What the task asks:
Beginning with the line that includes "left hip: (496, 737)" and ending with the last line of the listing below, write out each line exactly, with no other output.

Exercise inputs:
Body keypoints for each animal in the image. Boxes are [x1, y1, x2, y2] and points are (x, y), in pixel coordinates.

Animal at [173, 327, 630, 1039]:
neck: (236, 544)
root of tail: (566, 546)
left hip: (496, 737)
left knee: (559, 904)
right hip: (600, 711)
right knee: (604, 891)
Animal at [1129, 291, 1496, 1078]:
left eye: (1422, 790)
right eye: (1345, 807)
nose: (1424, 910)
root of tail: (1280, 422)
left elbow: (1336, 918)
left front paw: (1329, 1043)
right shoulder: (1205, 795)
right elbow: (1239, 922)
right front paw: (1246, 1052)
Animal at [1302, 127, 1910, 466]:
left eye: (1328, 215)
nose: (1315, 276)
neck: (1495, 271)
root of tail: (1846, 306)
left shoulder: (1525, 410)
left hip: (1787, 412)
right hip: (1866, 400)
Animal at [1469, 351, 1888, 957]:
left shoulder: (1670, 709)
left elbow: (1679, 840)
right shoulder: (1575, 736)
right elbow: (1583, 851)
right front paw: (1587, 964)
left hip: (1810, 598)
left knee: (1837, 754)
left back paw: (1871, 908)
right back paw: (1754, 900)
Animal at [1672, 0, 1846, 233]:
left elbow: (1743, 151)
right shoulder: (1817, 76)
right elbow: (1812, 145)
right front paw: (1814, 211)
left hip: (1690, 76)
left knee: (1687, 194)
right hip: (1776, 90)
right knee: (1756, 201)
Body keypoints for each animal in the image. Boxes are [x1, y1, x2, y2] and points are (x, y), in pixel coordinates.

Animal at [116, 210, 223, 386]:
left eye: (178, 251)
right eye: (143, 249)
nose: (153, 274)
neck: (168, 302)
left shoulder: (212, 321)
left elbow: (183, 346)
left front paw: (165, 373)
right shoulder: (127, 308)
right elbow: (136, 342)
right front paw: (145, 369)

Solved exercise:
left hip: (496, 737)
left knee: (559, 904)
right hip: (600, 711)
right knee: (604, 891)
Animal at [1129, 291, 1496, 1078]:
left eye: (1422, 790)
right eye: (1345, 807)
nose: (1424, 910)
root of tail: (1280, 422)
left elbow: (1336, 918)
left front paw: (1329, 1043)
right shoulder: (1205, 795)
right elbow: (1239, 922)
right front paw: (1246, 1052)
Animal at [1302, 127, 1910, 466]:
left eye: (1328, 215)
nose: (1315, 276)
neck: (1495, 271)
root of tail: (1846, 306)
left shoulder: (1525, 410)
left hip: (1787, 412)
right hip: (1866, 400)
Animal at [1469, 351, 1888, 957]:
left shoulder: (1670, 709)
left elbow: (1679, 840)
right shoulder: (1575, 736)
right elbow: (1583, 851)
right front paw: (1587, 964)
left hip: (1810, 598)
left knee: (1837, 754)
left back paw: (1871, 908)
right back paw: (1754, 900)
Animal at [1672, 0, 1846, 233]:
left elbow: (1743, 151)
right shoulder: (1817, 76)
right elbow: (1812, 145)
right front paw: (1814, 211)
left hip: (1690, 76)
left knee: (1687, 194)
right hip: (1776, 90)
right knee: (1756, 201)
Body keypoints for each animal in the image. Boxes are [x1, y1, x2, y2] and points are (x, y), in pixel coordinates.

Animal at [116, 210, 223, 386]:
left eye: (178, 251)
right eye: (143, 249)
nose: (153, 274)
neck: (168, 302)
left shoulder: (212, 321)
left elbow: (183, 346)
left front paw: (165, 373)
right shoulder: (127, 308)
right elbow: (136, 342)
right front paw: (145, 369)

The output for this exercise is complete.